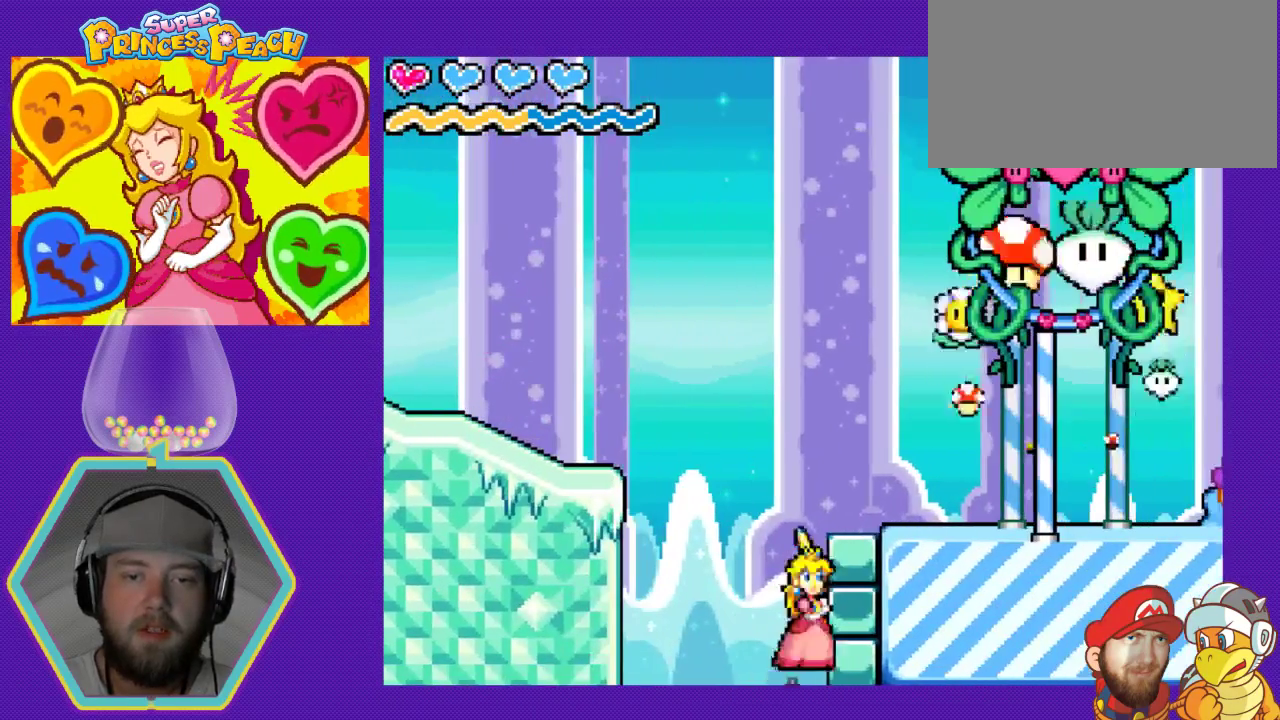
{"buttons": [], "events": [[33, "A", "down"], [100, "DPAD_RIGHT", "up"], [133, "DPAD_UP", "down"], [200, "A", "up"], [267, "A", "down"], [267, "DPAD_UP", "up"], [367, "A", "up"]]}
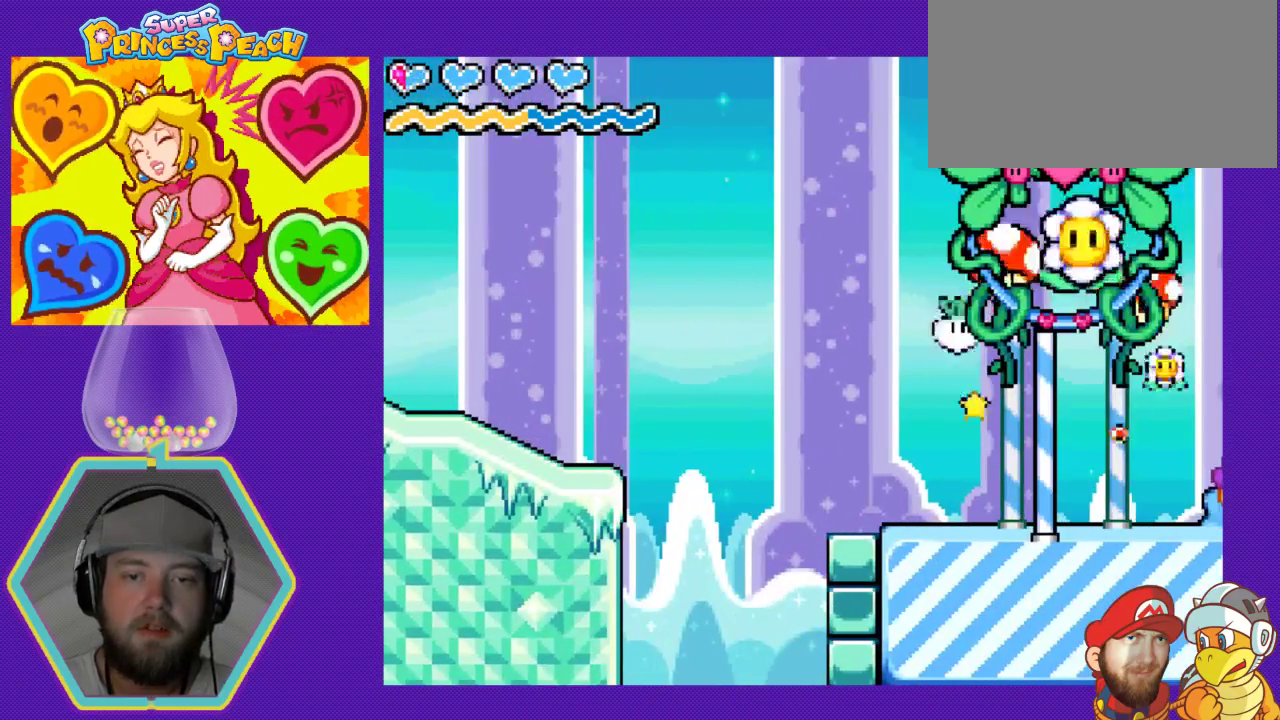
{"buttons": [], "events": []}
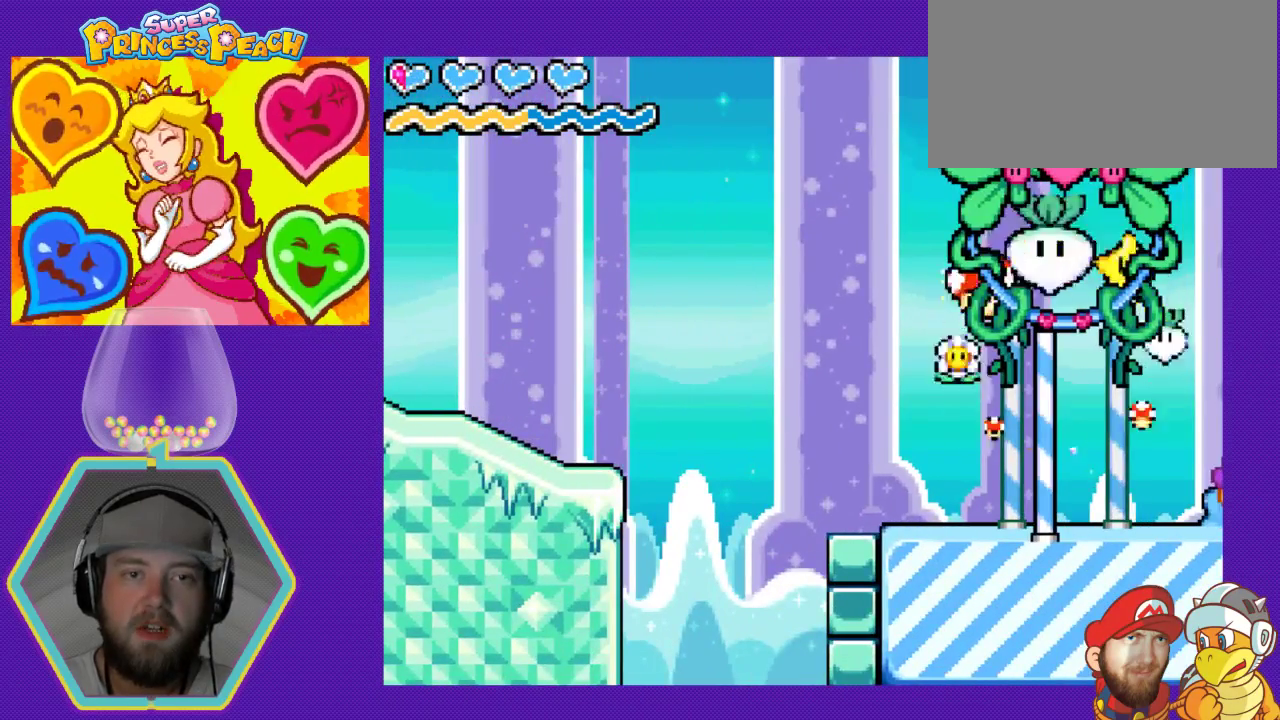
{"buttons": [], "events": []}
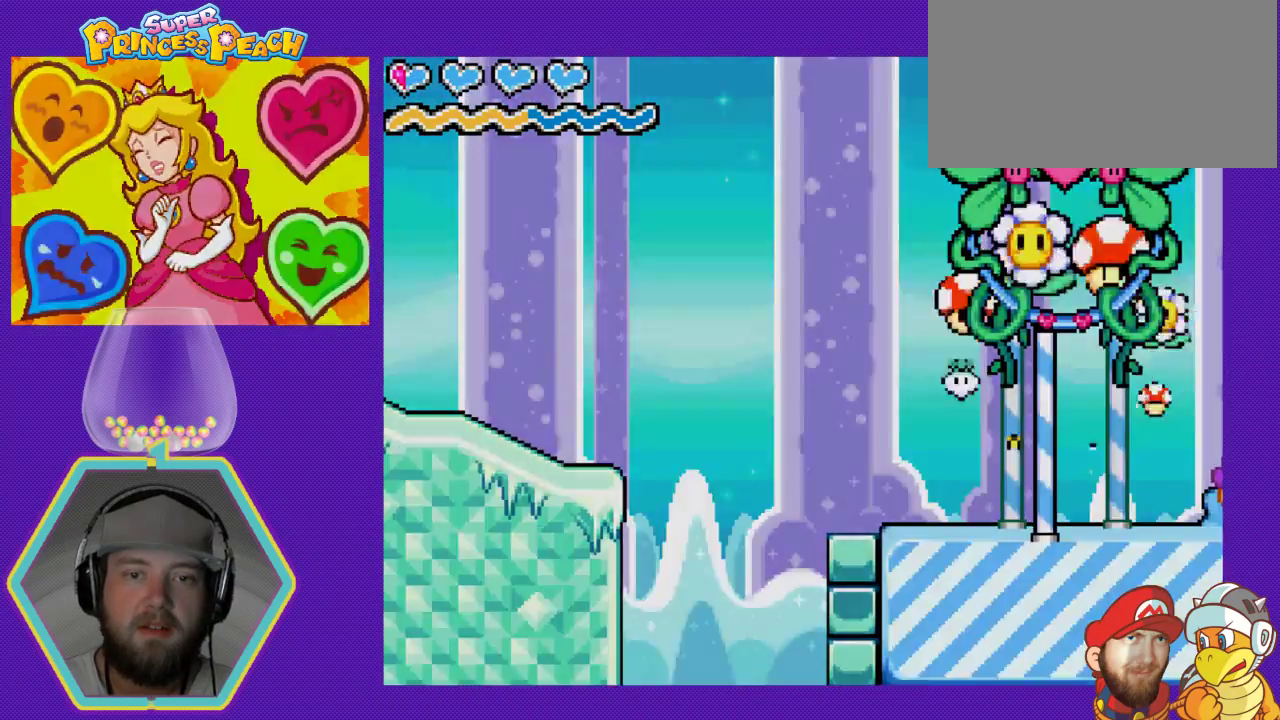
{"buttons": [], "events": []}
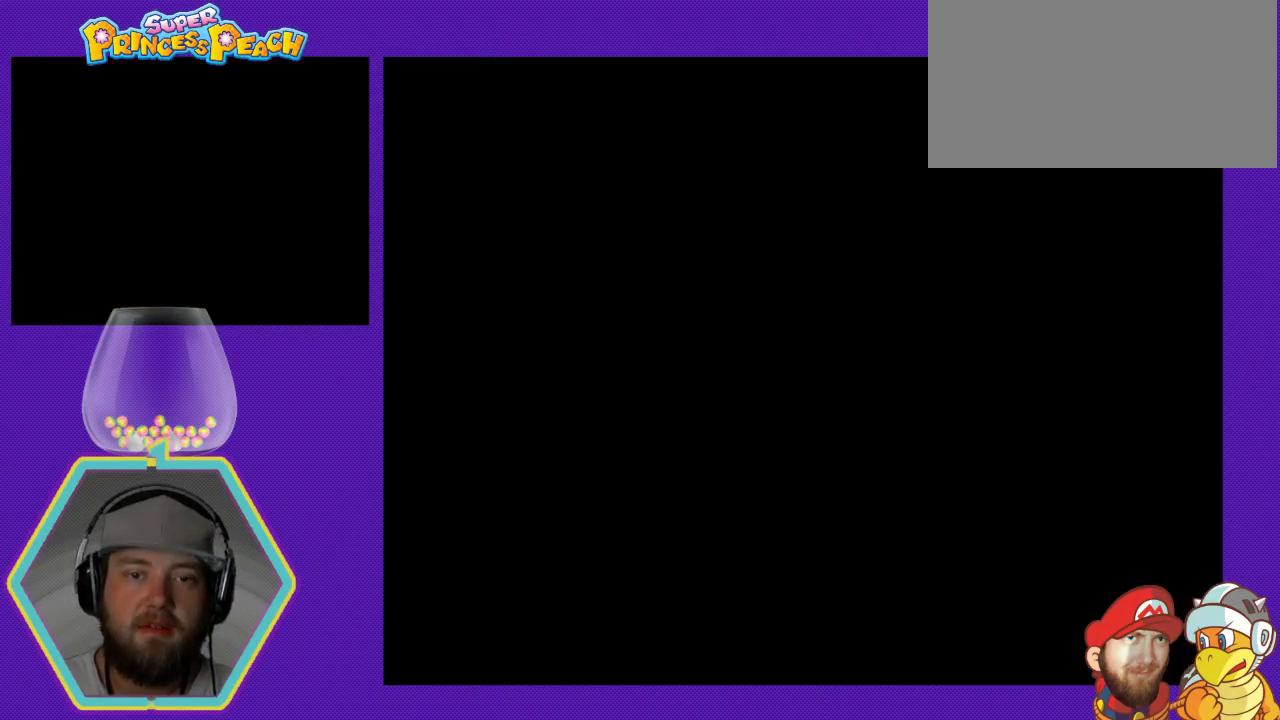
{"buttons": [], "events": []}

--------

Work item:
An exact, image-free transcription of all the records above is needed.

Task output:
{"buttons": [], "events": [[33, "A", "down"], [100, "DPAD_RIGHT", "up"], [133, "DPAD_UP", "down"], [200, "A", "up"], [267, "A", "down"], [267, "DPAD_UP", "up"], [367, "A", "up"]]}
{"buttons": [], "events": []}
{"buttons": [], "events": []}
{"buttons": [], "events": []}
{"buttons": [], "events": []}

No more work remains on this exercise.